Так в эти звёздные и тягостные ночи мы забывались в разговорах о пережитом на Жилой Косе и не так мучительно испытывали огонь внутри. Чтобы потушить этот огонь и не думать о воде, я подробно и нарядно рассказывал о болванцах Балберки — о летающей чайке, о танцорах, и сочинял небылицы о проделках этих болванцев и о полётах чайки. Я сам увлекался своими рассказами и был доволен, что и мать слушала меня с удовольствием. Рассказывал я и о приключениях Балберки во время его путешествий на чунках по морскому льду и о том, как я учился у него бегать с рогатиной. Вспоминал и о Матвее Егорыче и особенно о нашей дружбе с Гаврюшкой. Мать смеялась, когда я рассказывал о нашем походе на лодке и как я сбежал из-за стола из горницы плотового, не дотронувшись до рыбы с помидорной подливкой. И о пещере рассказывал, и о Гаврюшкиной борьбе за отца и за свою свободу. Но когда я рассказывал ей быль про Ивана Буяныча, она вся трепетала от волнения и, как маленькая, просила заново рассказывать то одно, то другое место.
— Он на Гришу похож… такой же хороший… — восторженно шептала она. — А Ермил-то… Старичишко-то… и не подумаешь, что лихой рыбак был…
Много раз мы, перебивая друг друга, говорили о бунтах на плоту, о схватках с подрядчицей, и я чувствовал, что мать вспоминает об этих событиях, как о самых счастливых днях своей жизни. Часто она растроганно повторяла:
— А я, Федя, словно и себя-то до того не знала. Словно настоящая-то в эти дни и была… — И заканчивала грустно: — Уж и не знаю, как теперь жить-то буду…

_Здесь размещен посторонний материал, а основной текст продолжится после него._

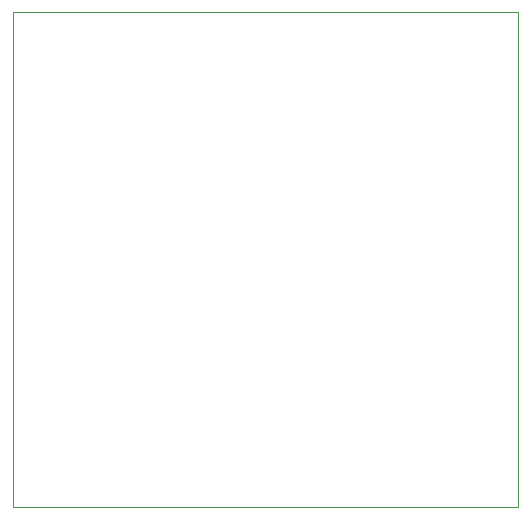
<source format=gbr>
%TF.GenerationSoftware,Altium Limited,Altium Designer,24.10.1 (45)*%
G04 Layer_Color=0*
%FSLAX45Y45*%
%MOMM*%
%TF.SameCoordinates,5D496F93-7052-41A5-B1B5-48F2770EFFD0*%
%TF.FilePolarity,Positive*%
%TF.FileFunction,Profile,NP*%
%TF.Part,Single*%
G01*
G75*
%TA.AperFunction,Profile*%
%ADD34C,0.02540*%
D34*
X0Y0D02*
X4279900D01*
Y4191000D01*
X0D01*
Y0D01*
%TF.MD5,75b6c5a9f12a3f4072197f411cd1a7ed*%
M02*

</source>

На четвёртый день у нас слегло пять человек. При обходе фельдшера с двумя санитарами он приказал унести заболевших на пароход. Так как носилок не было, он велел санитарам увести их под руки. Одна из женщин была семейная, а четверо остальных — одинокие. Когда санитары хотели поднять женщину, муж полез на них с кулаками.